O filósofo alemão Immanuel Kant certa vez condensou toda sua filosofia em três perguntas fundamentais: o que posso saber, o que devo fazer e o que posso esperar.  

Essas questões, longe de serem meramente filosóficas, são profundamente práticas diante de um mundo em metamorfose acelerada. A inteligência artificial, a biotecnologia, a automação e a digitalização de quase todos os aspectos da vida nos oferecem novos conhecimentos, mas também nos alertam para os limites do raciocínio. Nem tudo pode ser previsto por algoritmos ou resolvido por dados. Há um espaço onde a razão precisa ceder lugar à fé. Não necessariamente uma fé religiosa, mas uma fé na capacidade humana de criar, de se adaptar e encontrar sentido mesmo no caos.

Neste cenário, a figura de Exu, o orixá das encruzilhadas, surge como um símbolo poderoso. Ele representa o movimento, a escolha, a ambiguidade. Nos lembra que o conhecimento não é linear, que a verdade pode ter múltiplas faces e que toda inovação carrega consigo riscos e possibilidades.  

Assim como Kant nos alerta que não podemos saber tudo, Exu nos ensina que o saber é também intuição, escuta e jogo de linguagem. Saber, hoje, é reconhecer nossos limites e, ao mesmo tempo, confiar na nossa capacidade de atravessar a incerteza.

A segunda pergunta de Kant: "o que devo fazer?"  ganha urgência em um mundo onde as decisões tecnológicas têm impactos éticos profundos. Usamos máquinas que aprendem, sistemas que decidem por nós e redes sociais que moldam nossos comportamentos. Mas e a nossa responsabilidade?  

Exu, com sua ética do movimento e da reciprocidade, nos lembra que toda escolha abre uns caminhos e fecha outros. Agir, hoje, é escolher com consciência, é pensar nas consequências das nossas decisões. Usar a tecnologia para ampliar nossa dignidade e autonomia, não para reduzi-las.

Por fim, Kant nos pergunta: "o que posso esperar?"  

Em tempos de crise climática, desigualdade social e instabilidade global, a esperança parece frágil. Mas é justamente aí que ela se torna mais necessária.  

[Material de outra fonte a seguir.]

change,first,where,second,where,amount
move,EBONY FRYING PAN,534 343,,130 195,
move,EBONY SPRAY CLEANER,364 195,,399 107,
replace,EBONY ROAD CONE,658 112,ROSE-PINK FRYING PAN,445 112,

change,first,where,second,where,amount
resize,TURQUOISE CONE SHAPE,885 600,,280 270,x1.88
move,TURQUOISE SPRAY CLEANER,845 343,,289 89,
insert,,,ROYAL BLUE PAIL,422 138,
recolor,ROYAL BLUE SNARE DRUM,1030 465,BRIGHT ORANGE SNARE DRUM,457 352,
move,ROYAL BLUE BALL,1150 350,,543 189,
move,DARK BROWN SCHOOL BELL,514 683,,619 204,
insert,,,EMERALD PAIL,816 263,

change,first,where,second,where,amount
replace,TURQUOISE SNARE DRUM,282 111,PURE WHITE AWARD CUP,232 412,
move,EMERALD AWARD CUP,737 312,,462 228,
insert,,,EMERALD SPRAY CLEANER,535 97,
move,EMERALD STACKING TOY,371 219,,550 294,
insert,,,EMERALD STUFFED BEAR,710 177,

Esperar, como diz outro filósofo, o francês Gabriel Marcel, é respirar com a alma. Não se trata de ser um boboca otimista. Mas acreditar que nossas ações têm valor, mesmo quando os resultados não são imediatos. Exu, com seu riso e sua sabedoria, nos lembra que toda crise é também uma oportunidade. Toda encruzilhada é um convite à escolha. E toda escolha é uma chance de criar um futuro diferente e melhor.